**EXERCISE REQUIREMENTS**
a) In the essay on natural user interface below, which novel first introduced the author to the Dyson sphere theory?
b) Return the passage of the essay on natural user interface between "No matter which" and "explore a few.", inclusive.

I'm a real sucker for natural user interface. I eat it up at tradeshows, I drain my wallet on the various accessories, and I carpal my tunnels with its contortions. But does it make me fitter / happier / more productive / comfortable / not drinking too much? Not really, not yet, or at least not all by itself. I would argue that "natural user interface" is the wrong goal to have in mind while building user experiences, because it says nothing about the efficiency of the operation or the ultimate results. What we want is a Dyson sphere.
What's that? Let's let Captain Picard explain, from Star Trek: The Next Generation's sixth season episode "Relics":
PICARD: It's a very old theory, Number One. I'm not surprised that you haven't heard of it. In the twentieth century a physicist called Freeman Dyson postulated the theory that an enormous hollow sphere could be constructed around a star. This would have the advantage of harnessing all the radiant energy of that star. A population living on the interior surface would have virtually inexhaustible sources of power.
I'm guessing he read this on Wikipedia, as did I, though I first heard of the Dyson sphere theory from the Peter F. Hamilton novel Pandora's Star. Who's the biggest nerd now, Picard? A more popular derivative of the theory is Larry Niven's Ringworld, which has a Dyson ring encompassing a star, instead of a sphere. Basically, the premise is that a sufficiently advanced civilization will harness a lot more of the energy of its star than the rays that just happen to hit their home planet.
No matter which matter of nerdery led you to the theory, however, my point is about user interface and user experience. I would argue that instead of attempting to make our computer interaction look more like "real life" or be more "physical," the UX designer should attempt to make humans more efficient by capturing and utilizing a larger portion of the user's existing output (through new and existing sensors in our devices), instead of just capturing a different, contrived sort of output. Just as a Dyson sphere captures 100 percent of the star's output, computers should capture 100 percent of a user's output... and make sense of it.
There are plenty of examples where this is already beginning to happen, or failing to happen; let's explore a few.
Location and status-based
This is one of my favorite recent developments in the mobile world. Applications like Locale, Tasker, reQall, GeoReminders, and Apple's upcoming Reminders all offer ways to capture already existing user output (Where are you? What time is it?), and do stuff based on that data. Locale and Tasker are the most elaborate of the group, capable of setting up profiles that change settings on the phone or execute workflows -- and are naturally Android only. Examples include turning off your ringer while you're at work or church, sending an automatic "away" text message response when it's late at night and you're away from your phone, or reducing your power consumption aggressively when you're low on battery.

**EXTRACTED INFORMATION**
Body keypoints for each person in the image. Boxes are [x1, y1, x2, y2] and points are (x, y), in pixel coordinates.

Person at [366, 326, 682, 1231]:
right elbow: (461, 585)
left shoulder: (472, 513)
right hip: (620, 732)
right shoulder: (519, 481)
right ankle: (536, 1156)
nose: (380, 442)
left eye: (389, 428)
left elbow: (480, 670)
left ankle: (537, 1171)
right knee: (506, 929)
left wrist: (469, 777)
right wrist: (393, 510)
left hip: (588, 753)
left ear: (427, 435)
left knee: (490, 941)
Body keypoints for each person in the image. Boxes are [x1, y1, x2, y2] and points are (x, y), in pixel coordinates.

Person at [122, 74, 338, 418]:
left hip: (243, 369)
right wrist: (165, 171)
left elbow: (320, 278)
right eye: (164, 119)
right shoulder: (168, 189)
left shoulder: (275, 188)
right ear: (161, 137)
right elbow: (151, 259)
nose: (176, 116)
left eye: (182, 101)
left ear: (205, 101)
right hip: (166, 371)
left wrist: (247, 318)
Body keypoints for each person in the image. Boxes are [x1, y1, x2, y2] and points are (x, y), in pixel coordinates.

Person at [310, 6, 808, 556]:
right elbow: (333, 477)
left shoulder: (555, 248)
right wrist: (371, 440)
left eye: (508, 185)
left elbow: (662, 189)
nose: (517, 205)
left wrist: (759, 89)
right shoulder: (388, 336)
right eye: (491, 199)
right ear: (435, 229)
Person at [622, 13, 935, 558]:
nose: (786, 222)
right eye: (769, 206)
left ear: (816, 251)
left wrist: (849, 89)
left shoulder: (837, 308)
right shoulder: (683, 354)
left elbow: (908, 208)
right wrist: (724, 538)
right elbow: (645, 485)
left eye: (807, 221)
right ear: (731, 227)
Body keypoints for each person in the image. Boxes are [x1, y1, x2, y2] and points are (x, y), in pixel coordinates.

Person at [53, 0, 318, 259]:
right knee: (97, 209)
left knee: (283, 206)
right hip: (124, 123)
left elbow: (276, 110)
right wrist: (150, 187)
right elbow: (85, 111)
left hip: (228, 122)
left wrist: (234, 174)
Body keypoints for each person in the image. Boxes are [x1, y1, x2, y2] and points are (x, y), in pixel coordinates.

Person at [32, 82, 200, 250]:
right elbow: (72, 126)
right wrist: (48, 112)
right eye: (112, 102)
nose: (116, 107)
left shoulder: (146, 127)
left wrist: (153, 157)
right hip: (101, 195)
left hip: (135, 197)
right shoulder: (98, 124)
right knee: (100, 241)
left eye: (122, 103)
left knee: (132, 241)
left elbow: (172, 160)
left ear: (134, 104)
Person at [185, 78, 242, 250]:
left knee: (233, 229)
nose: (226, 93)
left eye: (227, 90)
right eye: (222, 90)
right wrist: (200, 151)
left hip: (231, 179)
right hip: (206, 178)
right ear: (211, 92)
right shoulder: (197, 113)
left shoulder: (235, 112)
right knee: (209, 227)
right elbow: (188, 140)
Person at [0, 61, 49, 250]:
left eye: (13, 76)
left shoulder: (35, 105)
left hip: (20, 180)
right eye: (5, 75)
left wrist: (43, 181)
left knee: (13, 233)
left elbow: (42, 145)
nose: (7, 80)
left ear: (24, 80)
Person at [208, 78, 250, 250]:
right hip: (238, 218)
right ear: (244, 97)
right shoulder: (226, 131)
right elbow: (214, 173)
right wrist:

**TASK RESULTS**
a) Peter F. Hamilton's novel Pandora's Star.

b)
No matter which matter of nerdery led you to the theory, however, my point is about user interface and user experience. I would argue that instead of attempting to make our computer interaction look more like "real life" or be more "physical," the UX designer should attempt to make humans more efficient by capturing and utilizing a larger portion of the user's existing output (through new and existing sensors in our devices), instead of just capturing a different, contrived sort of output. Just as a Dyson sphere captures 100 percent of the star's output, computers should capture 100 percent of a user's output... and make sense of it.
There are plenty of examples where this is already beginning to happen, or failing to happen; let's explore a few.